Justice Stephen Breyer, writing for the Court, held that the recess appointments of Terence Flynn, Richard Griffin and Sharon Block did not pass constitutional muster because the Senate was not actually in recess when they were appointed.  He concluded that the Senate’s pro forma sessions were valid and the Senate was not in recess.  The Opinion basically states that the Senate gets to determine when the Senate is in recess, provided the recess is of sufficient length -- the President does not get to make this determination.  On a going forward basis, this decision provides Congress the ability to prevent recess appointments.  

Although the NLRB currently has a full complement of five Senate-confirmed members, scores of its decisions issued when the disputed recess appointees were on the Board, and possibly those issued during the term of prior recess appointee Craig Becker, were invalidly decided.  The high court previously had ruled that the NLRB requires a three-member quorum to operate and vote.  Thus, the Noel Canning decision means that those litigants involved in the many cases deemed inappropriately decided shall now have “new days” in court, and decisions by which the Board revised or established precedent which it expected employers to follow now go by the wayside as invalid and meaningless, at least for the time being.  

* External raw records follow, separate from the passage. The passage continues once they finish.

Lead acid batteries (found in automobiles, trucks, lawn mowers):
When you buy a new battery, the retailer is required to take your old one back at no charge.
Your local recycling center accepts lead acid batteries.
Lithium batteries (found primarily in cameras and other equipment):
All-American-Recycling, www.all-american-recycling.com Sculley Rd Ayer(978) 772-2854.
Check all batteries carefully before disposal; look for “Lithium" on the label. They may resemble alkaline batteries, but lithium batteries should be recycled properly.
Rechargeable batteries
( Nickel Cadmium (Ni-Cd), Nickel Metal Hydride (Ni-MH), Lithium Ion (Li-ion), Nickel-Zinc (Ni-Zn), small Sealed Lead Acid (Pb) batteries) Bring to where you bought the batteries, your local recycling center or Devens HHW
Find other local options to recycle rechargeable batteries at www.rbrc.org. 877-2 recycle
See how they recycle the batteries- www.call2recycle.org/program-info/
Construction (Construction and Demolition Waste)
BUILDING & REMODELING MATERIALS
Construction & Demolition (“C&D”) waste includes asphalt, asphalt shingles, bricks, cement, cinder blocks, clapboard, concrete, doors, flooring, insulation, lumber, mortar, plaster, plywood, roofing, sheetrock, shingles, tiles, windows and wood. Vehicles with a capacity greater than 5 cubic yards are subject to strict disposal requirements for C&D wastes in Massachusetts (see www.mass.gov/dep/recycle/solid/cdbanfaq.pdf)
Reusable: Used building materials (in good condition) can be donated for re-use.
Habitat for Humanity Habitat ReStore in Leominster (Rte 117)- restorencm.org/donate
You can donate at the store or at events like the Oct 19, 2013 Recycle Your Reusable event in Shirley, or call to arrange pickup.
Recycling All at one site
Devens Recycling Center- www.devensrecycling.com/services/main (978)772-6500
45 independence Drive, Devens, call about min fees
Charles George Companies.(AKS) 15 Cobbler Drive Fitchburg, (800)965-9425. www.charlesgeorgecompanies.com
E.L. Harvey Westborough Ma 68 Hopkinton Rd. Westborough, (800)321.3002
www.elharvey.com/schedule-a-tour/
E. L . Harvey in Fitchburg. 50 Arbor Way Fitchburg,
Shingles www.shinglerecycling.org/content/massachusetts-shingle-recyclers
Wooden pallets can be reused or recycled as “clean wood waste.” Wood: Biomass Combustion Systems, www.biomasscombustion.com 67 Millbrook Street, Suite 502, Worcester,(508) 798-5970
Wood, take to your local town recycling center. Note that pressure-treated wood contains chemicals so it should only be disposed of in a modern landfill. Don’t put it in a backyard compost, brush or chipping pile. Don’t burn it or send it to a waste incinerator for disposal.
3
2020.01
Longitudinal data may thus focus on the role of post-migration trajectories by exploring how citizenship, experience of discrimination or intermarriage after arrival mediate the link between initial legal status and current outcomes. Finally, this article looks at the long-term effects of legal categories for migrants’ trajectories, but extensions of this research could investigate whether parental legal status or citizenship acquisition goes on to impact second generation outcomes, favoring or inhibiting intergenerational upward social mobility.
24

The NLRB is now left with the daunting task of having to re-adjudicate all of its decisions deemed invalid by the nation’s highest court.  While the current composition of the Board would suggest that its revisiting these prior decisions may result in the same outcomes of the invalid cases, some cases may fall away by way of settlement or otherwise, meaning the Board may have to wait for new opportunities to establish the “rules of law” that it believed it had set through these invalidly-decided cases.  

For the time being, the Board has a mess on its hands.